## RECORDS SUPPLIED:

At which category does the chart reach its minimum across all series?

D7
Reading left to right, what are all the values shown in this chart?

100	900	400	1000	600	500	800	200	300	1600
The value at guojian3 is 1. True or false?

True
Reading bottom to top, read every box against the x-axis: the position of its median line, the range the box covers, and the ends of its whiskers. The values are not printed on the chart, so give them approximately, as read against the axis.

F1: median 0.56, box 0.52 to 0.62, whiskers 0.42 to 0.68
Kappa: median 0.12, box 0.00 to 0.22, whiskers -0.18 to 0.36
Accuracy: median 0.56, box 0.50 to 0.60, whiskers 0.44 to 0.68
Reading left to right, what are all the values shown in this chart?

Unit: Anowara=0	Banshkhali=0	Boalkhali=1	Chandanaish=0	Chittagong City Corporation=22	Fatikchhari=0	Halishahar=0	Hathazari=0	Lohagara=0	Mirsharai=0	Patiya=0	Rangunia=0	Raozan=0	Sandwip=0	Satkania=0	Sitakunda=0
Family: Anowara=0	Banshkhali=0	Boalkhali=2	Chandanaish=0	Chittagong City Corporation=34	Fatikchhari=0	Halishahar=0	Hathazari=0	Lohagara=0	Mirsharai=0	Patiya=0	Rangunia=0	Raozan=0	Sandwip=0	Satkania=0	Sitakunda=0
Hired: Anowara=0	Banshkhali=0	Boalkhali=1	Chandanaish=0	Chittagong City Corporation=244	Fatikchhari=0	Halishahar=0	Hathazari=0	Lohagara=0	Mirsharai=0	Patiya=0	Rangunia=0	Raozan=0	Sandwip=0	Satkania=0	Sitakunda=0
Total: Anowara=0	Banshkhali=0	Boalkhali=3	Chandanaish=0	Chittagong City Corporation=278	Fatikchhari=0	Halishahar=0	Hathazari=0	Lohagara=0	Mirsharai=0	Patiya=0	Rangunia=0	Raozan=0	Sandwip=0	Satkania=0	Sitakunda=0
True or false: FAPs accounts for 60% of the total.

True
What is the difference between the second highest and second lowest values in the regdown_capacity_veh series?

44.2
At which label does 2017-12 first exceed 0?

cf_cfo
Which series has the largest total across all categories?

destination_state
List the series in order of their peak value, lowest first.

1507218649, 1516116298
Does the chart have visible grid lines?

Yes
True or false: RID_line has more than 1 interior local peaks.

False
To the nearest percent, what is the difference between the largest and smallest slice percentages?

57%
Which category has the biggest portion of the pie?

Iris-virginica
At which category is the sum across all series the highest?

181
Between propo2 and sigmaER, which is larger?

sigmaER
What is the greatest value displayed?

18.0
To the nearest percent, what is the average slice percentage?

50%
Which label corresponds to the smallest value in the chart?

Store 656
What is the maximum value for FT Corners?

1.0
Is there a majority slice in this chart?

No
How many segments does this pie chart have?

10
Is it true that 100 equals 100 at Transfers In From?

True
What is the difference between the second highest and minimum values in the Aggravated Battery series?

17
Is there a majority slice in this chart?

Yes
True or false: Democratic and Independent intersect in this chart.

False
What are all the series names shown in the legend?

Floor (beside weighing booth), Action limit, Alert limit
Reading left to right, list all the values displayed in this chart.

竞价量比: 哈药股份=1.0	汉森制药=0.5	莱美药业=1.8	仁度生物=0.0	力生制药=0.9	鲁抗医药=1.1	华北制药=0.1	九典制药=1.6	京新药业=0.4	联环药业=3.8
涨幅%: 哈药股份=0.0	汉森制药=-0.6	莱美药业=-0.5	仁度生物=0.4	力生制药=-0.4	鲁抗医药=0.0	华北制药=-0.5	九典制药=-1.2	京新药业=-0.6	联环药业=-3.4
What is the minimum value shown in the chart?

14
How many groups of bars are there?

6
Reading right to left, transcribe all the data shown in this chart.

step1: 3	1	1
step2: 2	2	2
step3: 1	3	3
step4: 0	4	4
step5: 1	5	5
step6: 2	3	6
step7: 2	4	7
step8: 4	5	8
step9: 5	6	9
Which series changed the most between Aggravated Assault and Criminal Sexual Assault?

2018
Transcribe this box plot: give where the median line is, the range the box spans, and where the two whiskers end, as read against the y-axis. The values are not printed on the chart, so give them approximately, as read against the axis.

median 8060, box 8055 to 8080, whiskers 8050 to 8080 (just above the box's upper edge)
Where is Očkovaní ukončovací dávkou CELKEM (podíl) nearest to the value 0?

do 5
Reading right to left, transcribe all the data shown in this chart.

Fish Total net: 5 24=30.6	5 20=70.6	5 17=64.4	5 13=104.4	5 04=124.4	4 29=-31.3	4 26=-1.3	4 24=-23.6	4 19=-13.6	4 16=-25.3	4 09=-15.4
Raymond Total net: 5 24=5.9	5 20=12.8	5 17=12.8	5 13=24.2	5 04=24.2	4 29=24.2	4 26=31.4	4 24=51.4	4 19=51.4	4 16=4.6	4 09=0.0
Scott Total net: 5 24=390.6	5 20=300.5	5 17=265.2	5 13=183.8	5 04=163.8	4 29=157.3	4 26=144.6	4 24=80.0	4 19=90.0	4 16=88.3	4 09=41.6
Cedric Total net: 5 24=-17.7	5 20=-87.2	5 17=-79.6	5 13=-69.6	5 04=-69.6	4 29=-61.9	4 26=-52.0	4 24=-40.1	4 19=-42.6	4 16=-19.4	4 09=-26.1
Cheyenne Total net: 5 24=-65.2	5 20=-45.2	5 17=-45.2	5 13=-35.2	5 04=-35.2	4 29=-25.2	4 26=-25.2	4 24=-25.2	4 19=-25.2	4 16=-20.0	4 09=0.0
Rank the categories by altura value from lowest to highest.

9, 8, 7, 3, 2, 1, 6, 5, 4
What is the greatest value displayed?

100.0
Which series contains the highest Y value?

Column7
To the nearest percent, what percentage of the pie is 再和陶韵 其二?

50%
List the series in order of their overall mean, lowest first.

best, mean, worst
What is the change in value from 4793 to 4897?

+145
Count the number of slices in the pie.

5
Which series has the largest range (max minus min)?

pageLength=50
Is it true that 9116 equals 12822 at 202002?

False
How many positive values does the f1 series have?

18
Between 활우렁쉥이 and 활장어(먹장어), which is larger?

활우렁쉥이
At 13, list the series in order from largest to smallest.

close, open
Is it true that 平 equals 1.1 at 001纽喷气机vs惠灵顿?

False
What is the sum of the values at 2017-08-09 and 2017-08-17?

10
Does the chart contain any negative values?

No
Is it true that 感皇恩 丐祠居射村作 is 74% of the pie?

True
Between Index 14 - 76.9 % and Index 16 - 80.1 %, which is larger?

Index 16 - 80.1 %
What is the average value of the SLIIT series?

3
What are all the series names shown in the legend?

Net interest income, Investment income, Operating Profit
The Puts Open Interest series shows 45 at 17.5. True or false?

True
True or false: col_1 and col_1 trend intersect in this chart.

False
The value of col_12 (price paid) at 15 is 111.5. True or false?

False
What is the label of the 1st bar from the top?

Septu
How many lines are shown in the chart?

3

## WORK ITEM:
Locate every line in the items above that contains the word "Raozan" and copy each of those lines.

## YOUR RESPONSE:
Unit: Anowara=0	Banshkhali=0	Boalkhali=1	Chandanaish=0	Chittagong City Corporation=22	Fatikchhari=0	Halishahar=0	Hathazari=0	Lohagara=0	Mirsharai=0	Patiya=0	Rangunia=0	Raozan=0	Sandwip=0	Satkania=0	Sitakunda=0
Family: Anowara=0	Banshkhali=0	Boalkhali=2	Chandanaish=0	Chittagong City Corporation=34	Fatikchhari=0	Halishahar=0	Hathazari=0	Lohagara=0	Mirsharai=0	Patiya=0	Rangunia=0	Raozan=0	Sandwip=0	Satkania=0	Sitakunda=0
Hired: Anowara=0	Banshkhali=0	Boalkhali=1	Chandanaish=0	Chittagong City Corporation=244	Fatikchhari=0	Halishahar=0	Hathazari=0	Lohagara=0	Mirsharai=0	Patiya=0	Rangunia=0	Raozan=0	Sandwip=0	Satkania=0	Sitakunda=0
Total: Anowara=0	Banshkhali=0	Boalkhali=3	Chandanaish=0	Chittagong City Corporation=278	Fatikchhari=0	Halishahar=0	Hathazari=0	Lohagara=0	Mirsharai=0	Patiya=0	Rangunia=0	Raozan=0	Sandwip=0	Satkania=0	Sitakunda=0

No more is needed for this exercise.